Page excerpt:
- Opening Delimiter -

Louisiana Health Cooperative, the state's not-for-profit health plan created through the Affordable Care Act, will close by year-end. It's the second co-op casualty in less than a year, and a sign that many other co-ops are on life support.
Louisiana's plan suffered from high-cost medical claims and low enrollment in the state's insurance exchange. The ACA created the consumer-governed co-op option to inject competition into the individual market. But the plans have faced steep operating challenges, including sicker-than-average memberships, slashed federal funding and less name recognition than larger carriers.
“These co-ops were essentially competitively disadvantaged from the beginning,” said Joseph Marinucci, a health insurance analyst at ratings agency Standard & Poor's. “They're doing business in one of the riskiest product markets where they very much lack a supplemental product line and diversity.”
Louisiana Health Cooperative was asking the state for a 23% premium hike for 2016 health plans, the highest of any insurer in the state. The company lost $5.7 million in 2014, according to state rate filings. LHC's medical-loss ratio was 113%, which means for every dollar it collected in consumer premiums, it had to pay out $1.13 to cover healthcare services. Prescription drugs, higher provider rates and other medical costs were forcing the co-op to push up premium rates.
Those pressures were ultimately too difficult to handle, so LHC decided to shut down operations by Dec. 31. The 16,000 Louisiana residents with LHC coverage will have to shop for new plans during the next open-enrollment period. Five other insurers sell plans on Louisiana's exchange: Aetna, Blue Cross and Blue Shield of Louisiana, Humana, UnitedHealthcare and Vantage Health Plan.
LHC “has sustained itself over the last few years, but is not growing enough to maintain a healthy future,” Louisiana Health Cooperative CEO Greg Cromer said in a news release (PDF). “By proactively and voluntarily addressing our situation now, (LHC) will be in a position to maintain all of its policies in force through the end of the year, and to cover all outstanding claims and operating expenses.”
Executives were not immediately available for further comment.
When LHC shutters its doors, 21 co-op plans will remain. CoOportunity Health, the former co-op for Iowa and Nebraska, was the program's first plan to go under when it closed in February.
Many other co-ops across the country have had worse financial problems than CoOportunity and LHC, which bodes ominously for their future. But co-op supporters said the fall of another plan does not indicate the program, as a whole, is failing.

- Closing Delimiter -

Complete the following:
A - Quote the passage of the article on the Louisiana Health Cooperative's closure from "Louisiana Health Cooperative was" up to and including "up premium rates.", word for word.
B - Extend the article on the Louisiana Health Cooperative's closure, picking up right after its final sentence.

Dataset records:
- Opening Delimiter -

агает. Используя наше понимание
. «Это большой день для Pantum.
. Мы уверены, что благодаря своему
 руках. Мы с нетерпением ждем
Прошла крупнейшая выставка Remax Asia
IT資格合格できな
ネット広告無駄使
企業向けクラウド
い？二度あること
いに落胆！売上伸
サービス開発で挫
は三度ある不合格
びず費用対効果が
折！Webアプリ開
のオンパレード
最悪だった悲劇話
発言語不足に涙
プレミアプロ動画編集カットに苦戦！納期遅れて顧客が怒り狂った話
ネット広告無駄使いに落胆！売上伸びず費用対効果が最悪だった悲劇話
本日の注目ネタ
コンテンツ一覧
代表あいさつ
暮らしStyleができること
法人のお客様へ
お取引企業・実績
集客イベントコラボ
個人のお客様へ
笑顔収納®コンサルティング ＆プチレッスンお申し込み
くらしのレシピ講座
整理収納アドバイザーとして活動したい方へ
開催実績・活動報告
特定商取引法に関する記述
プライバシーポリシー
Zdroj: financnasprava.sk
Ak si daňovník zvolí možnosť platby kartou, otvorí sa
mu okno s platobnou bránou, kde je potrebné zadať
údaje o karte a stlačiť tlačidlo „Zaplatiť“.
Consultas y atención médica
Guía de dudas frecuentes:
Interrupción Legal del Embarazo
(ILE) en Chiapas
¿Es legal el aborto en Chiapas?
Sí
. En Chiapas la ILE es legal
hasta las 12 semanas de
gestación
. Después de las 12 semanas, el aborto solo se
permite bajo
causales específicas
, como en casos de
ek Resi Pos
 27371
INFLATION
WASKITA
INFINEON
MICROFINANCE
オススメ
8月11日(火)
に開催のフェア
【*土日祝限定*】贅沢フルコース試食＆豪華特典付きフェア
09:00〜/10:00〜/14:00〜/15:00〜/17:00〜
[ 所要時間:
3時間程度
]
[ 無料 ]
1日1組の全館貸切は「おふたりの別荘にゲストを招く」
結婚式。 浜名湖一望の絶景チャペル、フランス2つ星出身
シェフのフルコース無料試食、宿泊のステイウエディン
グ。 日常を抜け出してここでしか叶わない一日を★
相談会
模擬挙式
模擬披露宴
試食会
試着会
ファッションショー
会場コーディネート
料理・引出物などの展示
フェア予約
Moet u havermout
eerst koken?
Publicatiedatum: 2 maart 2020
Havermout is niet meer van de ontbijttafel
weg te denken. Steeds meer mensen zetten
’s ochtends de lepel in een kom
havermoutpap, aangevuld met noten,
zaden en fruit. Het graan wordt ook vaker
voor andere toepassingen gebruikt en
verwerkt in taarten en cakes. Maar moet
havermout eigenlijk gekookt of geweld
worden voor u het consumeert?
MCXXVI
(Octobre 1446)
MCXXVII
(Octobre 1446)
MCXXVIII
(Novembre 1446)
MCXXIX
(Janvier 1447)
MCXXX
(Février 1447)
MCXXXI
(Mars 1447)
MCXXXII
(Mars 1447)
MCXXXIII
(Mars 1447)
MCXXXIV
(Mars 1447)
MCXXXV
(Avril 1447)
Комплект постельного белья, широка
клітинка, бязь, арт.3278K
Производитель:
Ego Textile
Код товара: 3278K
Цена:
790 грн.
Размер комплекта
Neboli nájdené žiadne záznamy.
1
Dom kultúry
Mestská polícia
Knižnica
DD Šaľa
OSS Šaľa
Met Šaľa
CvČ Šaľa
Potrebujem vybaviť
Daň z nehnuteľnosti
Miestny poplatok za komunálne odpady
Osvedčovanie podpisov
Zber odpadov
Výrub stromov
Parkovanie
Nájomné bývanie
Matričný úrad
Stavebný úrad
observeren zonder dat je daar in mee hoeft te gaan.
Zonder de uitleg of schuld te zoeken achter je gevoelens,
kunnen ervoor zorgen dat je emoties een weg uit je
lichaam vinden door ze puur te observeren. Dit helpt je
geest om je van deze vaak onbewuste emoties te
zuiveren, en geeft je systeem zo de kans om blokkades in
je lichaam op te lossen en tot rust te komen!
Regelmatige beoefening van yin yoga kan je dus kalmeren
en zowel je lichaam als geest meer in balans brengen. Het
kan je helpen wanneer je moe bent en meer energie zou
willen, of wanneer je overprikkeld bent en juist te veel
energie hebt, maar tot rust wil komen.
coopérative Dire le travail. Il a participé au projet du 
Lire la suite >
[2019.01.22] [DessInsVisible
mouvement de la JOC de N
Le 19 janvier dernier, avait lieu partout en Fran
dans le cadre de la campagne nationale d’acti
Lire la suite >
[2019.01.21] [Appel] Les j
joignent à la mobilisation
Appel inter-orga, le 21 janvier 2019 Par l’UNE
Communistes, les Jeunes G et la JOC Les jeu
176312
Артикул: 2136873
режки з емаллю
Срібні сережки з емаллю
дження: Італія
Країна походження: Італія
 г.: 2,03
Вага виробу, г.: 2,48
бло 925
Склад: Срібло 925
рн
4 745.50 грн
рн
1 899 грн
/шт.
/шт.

- Closing Delimiter -

Outputs in order:
A -
Louisiana Health Cooperative was asking the state for a 23% premium hike for 2016 health plans, the highest of any insurer in the state. The company lost $5.7 million in 2014, according to state rate filings. LHC's medical-loss ratio was 113%, which means for every dollar it collected in consumer premiums, it had to pay out $1.13 to cover healthcare services. Prescription drugs, higher provider rates and other medical costs were forcing the co-op to push up premium rates.

B -
“The fact that Louisiana Health Cooperative will not offer plans for 2016 and begin to cease operations at the end of the year does not detract from the very real contributions co-ops are providing across the country,” Kelly Crowe, CEO of the National Alliance of State Health Co-ops, said in a statement. “Indeed, without the presence of a co-op, many already concentrated health insurance markets would have very little in the way of choice and competition.”
LHC's enrollment only represents about 11% of the 150,000 people who bought a health plan on the state's federally run exchange. Blue Cross and Blue Shield of Louisiana is the state's dominant insurer, and competing with the popular Blues brand has proved challenging for many co-ops, Marinucci said.
Other co-ops have set low premiums to attract a larger membership base, which would spread the risk. That strategy partially led to the decline of CoOportunity, which grew too fast and signed up a disproportionately high number of sick customers.
“What do they have to separate themselves?” Marinucci said of co-ops. “You can only work off aggressive pricing assumptions for so long.”
Sabrina Corlette, project director at Georgetown University's Center on Health Insurance Reforms, said co-ops have provided a much-needed alternative for people who buy in the individual insurance market. Although she says some co-ops will eventually do well, she predicts more will fail because the barrier to entry in health insurance “is so high.”
“I don't think this is going to be the last failure we're going to see,” Corlette said. “I do think it is one of the most, if not the most, difficult industries to start up in.”